La morte improvvisa del sedicenne ha sconvolto residenti e passanti presenti nella zona al momento della tragedia.
Le ipotesi sulle cause del decesso
Tra le ipotesi al vaglio degli investigatori e dei sanitari vi sarebbe quella di uno choc anafilattico o di una possibile reazione allergica. Al momento, però, non esistono certezze sulle cause del decesso.
Gli inquirenti non escludono infatti che la morte possa essere stata provocata anche da un malore improvviso non collegato direttamente al gelato consumato poco prima dal ragazzo.
Per chiarire con precisione cosa abbia provocato il decesso di Adriano D’Orsi sarà necessario attendere gli esiti dell’autopsia disposta dall’autorità giudiziaria.
L’inchiesta della Procura e il sequestro del gelato
Sul luogo della tragedia sono intervenuti anche i Carabinieri del nucleo radiomobile della Compagnia di Casoria, che hanno avviato immediatamente gli accertamenti su disposizione del magistrato di turno della Procura di Napoli Nord, guidata dal procuratore Domenico Airoma.
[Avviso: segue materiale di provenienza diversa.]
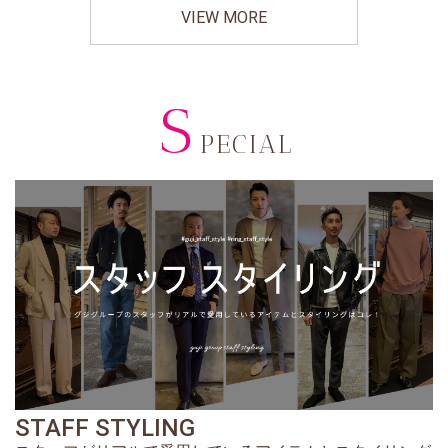
VIEW MORE
S
PECIAL
STAFF STYLING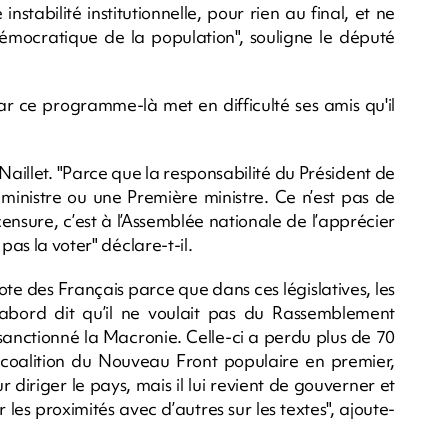
stabilité institutionnelle, pour rien au final, et ne
démocratique de la population", souligne le député
r ce programme-là met en difficulté ses amis qu'il
Naillet. "Parce que la responsabilité du Président de
ministre ou une Première ministre. Ce n’est pas de
sure, c’est à l’Assemblée nationale de l’apprécier
pas la voter" déclare-t-il.
te des Français parce que dans ces législatives, les
 d’abord dit qu’il ne voulait pas du Rassemblement
sanctionné la Macronie. Celle-ci a perdu plus de 70
la coalition du Nouveau Front populaire en premier,
 diriger le pays, mais il lui revient de gouverner et
les proximités avec d’autres sur les textes", ajoute-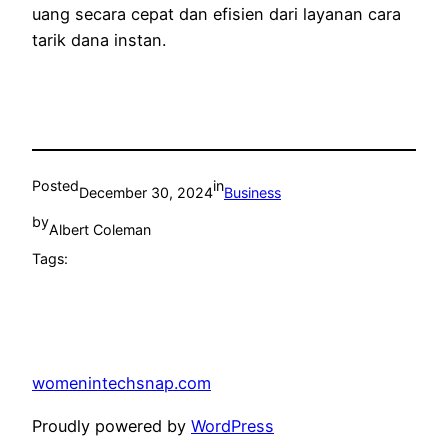
uang secara cepat dan efisien dari layanan cara
tarik dana instan.
Posted
in
December 30, 2024
Business
by
Albert Coleman
Tags:
womenintechsnap.com
Proudly powered by
WordPress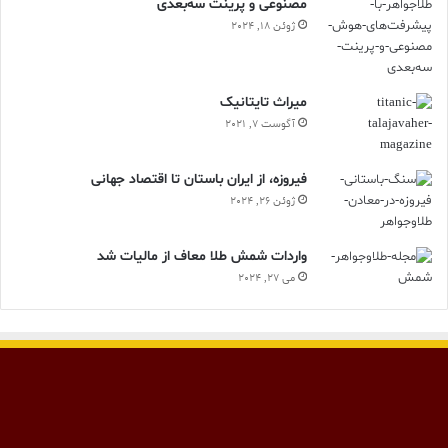
مصنوعی و پرینت سه‌بعدی
ژوئن 18, 2024
ميراث تايتانيک
آگوست 7, 2021
فیروزه، از ایران باستان تا اقتصاد جهانی
ژوئن 26, 2024
واردات شمش طلا معاف از مالیات شد
می 27, 2024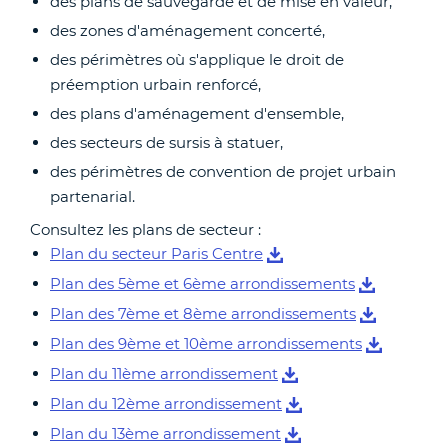
des plans de sauvegarde et de mise en valeur,
des zones d'aménagement concerté,
des périmètres où s'applique le droit de
préemption urbain renforcé,
des plans d'aménagement d'ensemble,
des secteurs de sursis à statuer,
des périmètres de convention de projet urbain
partenarial.
Consultez les plans de secteur :
Plan du secteur Paris Centre
Plan des 5ème et 6ème arrondissements
Plan des 7ème et 8ème arrondissements
Plan des 9ème et 10ème arrondissements
Plan du 11ème arrondissement
Plan du 12ème arrondissement
Plan du 13ème arrondissement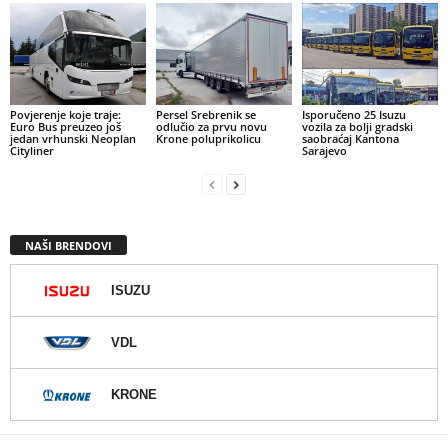
Povjerenje koje traje:
Persel Srebrenik se
Isporučeno 25 Isuzu
Euro Bus preuzeo još
odlučio za prvu novu
vozila za bolji gradski
jedan vrhunski Neoplan
Krone poluprikolicu
saobraćaj Kantona
Cityliner
Sarajevo
NAŠI BRENDOVI
ISUZU
VDL
KRONE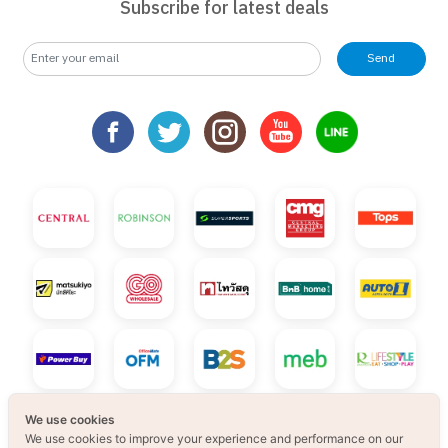
Subscribe for latest deals
Send
We use cookies
We use cookies to improve your experience and performance on our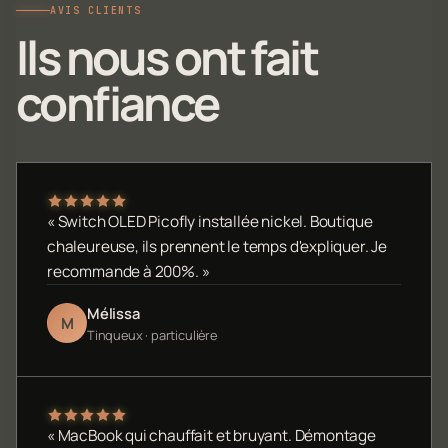
AVIS CLIENTS
Ils nous ont fait
confiance
« Switch OLED Picofly installée nickel. Boutique
chaleureuse, ils prennent le temps d'expliquer. Je
recommande à 200%. »
Mélissa
M
Tinqueux · particulière
« MacBook qui chauffait et bruyant. Démontage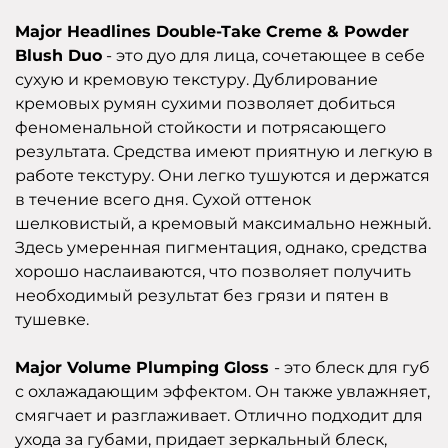
Major Headlines Double-Take Creme & Powder
Blush Duo
- это дуо для лица, сочетающее в себе
сухую и кремовую текстуру. Дублирование
кремовых румян сухими позволяет добиться
феноменальной стойкости и потрясающего
результата. Средства имеют приятную и легкую в
работе текстуру. Они легко тушуются и держатся
в течение всего дня. Сухой оттенок
шелковистый, а кремовый максимально нежный.
Здесь умеренная пигментация, однако, средства
хорошо наслаиваются, что позволяет получить
необходимый результат без грязи и пятен в
тушевке.
Major Volume Plumping Gloss
- это блеск для губ
с охлажадающим эффектом. Он также увлажняет,
смягчает и разглаживает. Отлично подходит для
ухода за губами, придает зеркальный блеск,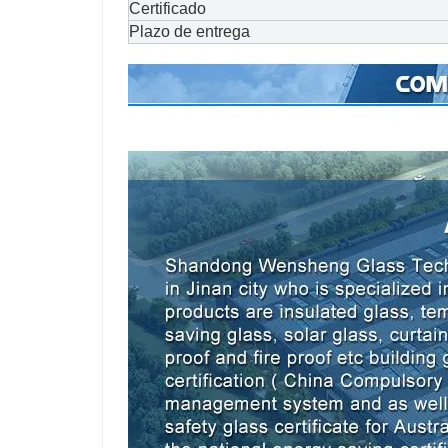
Certificado
Plazo de entrega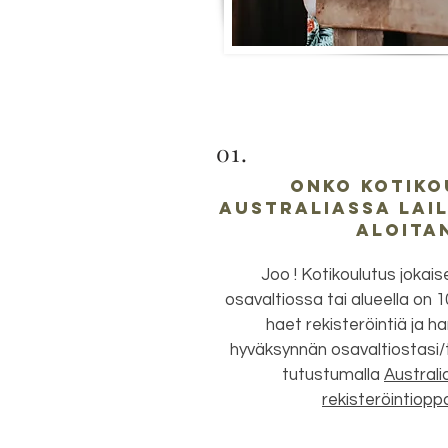
01.
Onko kotiko
Australiassa lail
aloita
Joo ! Kotikoulutus jokai
osavaltiossa tai alueella on 10
haet rekisteröintiä ja h
hyväksynnän osavaltiostasi/ta
tutustumalla
Australi
rekisteröintiop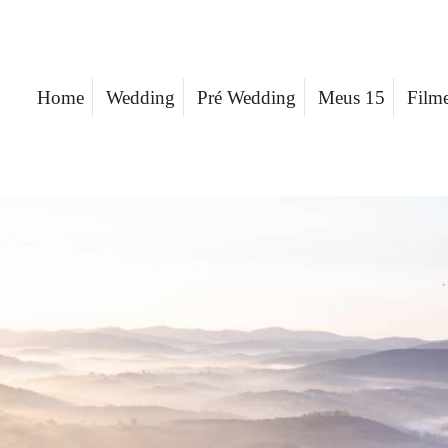
Home
Wedding
Pré Wedding
Meus 15
Film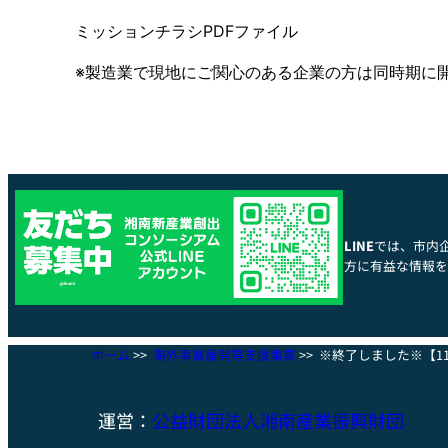
ミッションチラシPDFファイル
※製造業で現地にご関心のある企業の方は同時期に開
LINE
では、市内
方に有益な情報を
ホーム
>>
海外事業展開等支援事業
>>
※終了しました※【1
運営：
公益
財団法人湘南産業
振興財団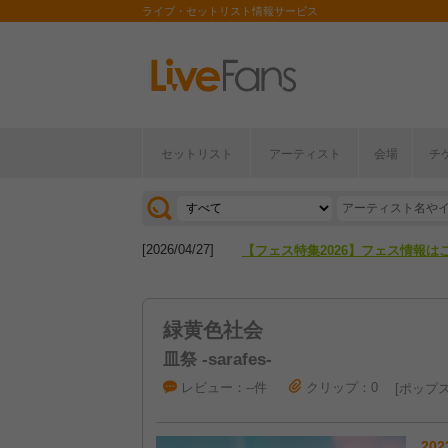
ライブ・セットリスト情報サービス
セットリスト
アーティスト
会場
チ
[2026/04/27]
【フェス特集2026】フェス情報は
[2026/07/28]
【ライブ動員ランキング】2026年
[2026/04/27]
【フェス特集2026】フェス情報は
[2026/07/28]
【ライブ動員ランキング】2026年
緑黄色社会
皿祭 -sarafes-
レビュー：--件
クリップ：0
ポップ
202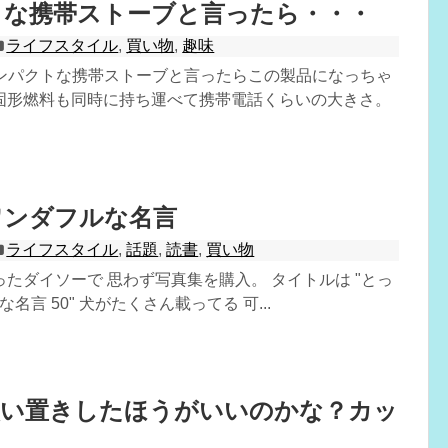
トな携帯ストーブと言ったら・・・
ライフスタイル
,
買い物
,
趣味
コンパクトな携帯ストーブと言ったらこの製品になっちゃ
固形燃料も同時に持ち運べて携帯電話くらいの大きさ。
ワンダフルな名言
ライフスタイル
,
話題
,
読書
,
買い物
たダイソーで 思わず写真集を購入。 タイトルは "とっ
な名言 50" 犬がたくさん載ってる 可...
買い置きしたほうがいいのかな？カッ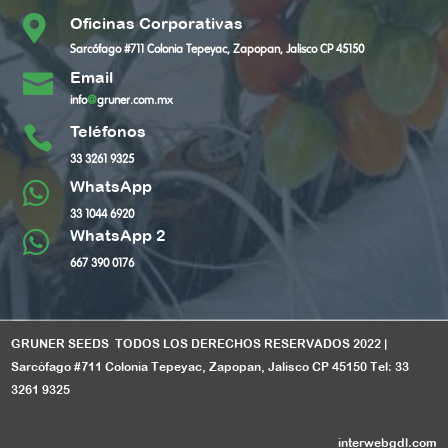

Oficinas Corporativas
Sarcófago #711 Colonia Tepeyac, Zapopan, Jalisco CP 45150
Email

info
@
gruner.com.mx
Teléfonos

33 3261 9325
WhatsApp

33 1044 6920
WhatsApp 2

667 390 0176
GRUNER SEEDS TODOS LOS DERECHOS RESERVADOS 2022 |
Sarcófago #711 Colonia Tepeyac, Zapopan, Jalisco CP 45150 Tel: 33
3261 9325
interwebgdl.com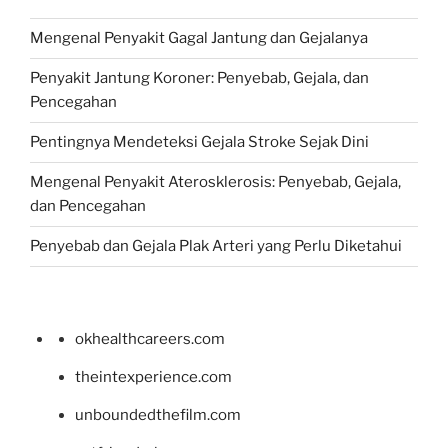
Mengenal Penyakit Gagal Jantung dan Gejalanya
Penyakit Jantung Koroner: Penyebab, Gejala, dan
Pencegahan
Pentingnya Mendeteksi Gejala Stroke Sejak Dini
Mengenal Penyakit Aterosklerosis: Penyebab, Gejala,
dan Pencegahan
Penyebab dan Gejala Plak Arteri yang Perlu Diketahui
okhealthcareers.com
theintexperience.com
unboundedthefilm.com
Gli investigatori stanno raccogliendo elementi utili per ricostruire gli ultimi momenti di vita del giovane e verificare eventuali responsabilità o correlazioni con quanto accaduto.
Il sequestro come atto dovuto nelle indagini
Gli inquirenti precisano che il sequestro del gelato e delle confezioni utilizzate non implica automaticamente responsabilità da parte della gelateria presso cui il giovane aveva effettuato l’acquisto. Si tratta infatti di una procedura considerata ordinaria nell’ambito di indagini di questo tipo, finalizzata a consentire tutti gli accertamenti tecnici necessari per chiarire le cause della morte.
Gli esami autoptici e le eventuali analisi sui prodotti sequestrati saranno determinanti per comprendere se il decesso possa essere collegato o meno al gelato consumato o da altre cause ancora da accertare.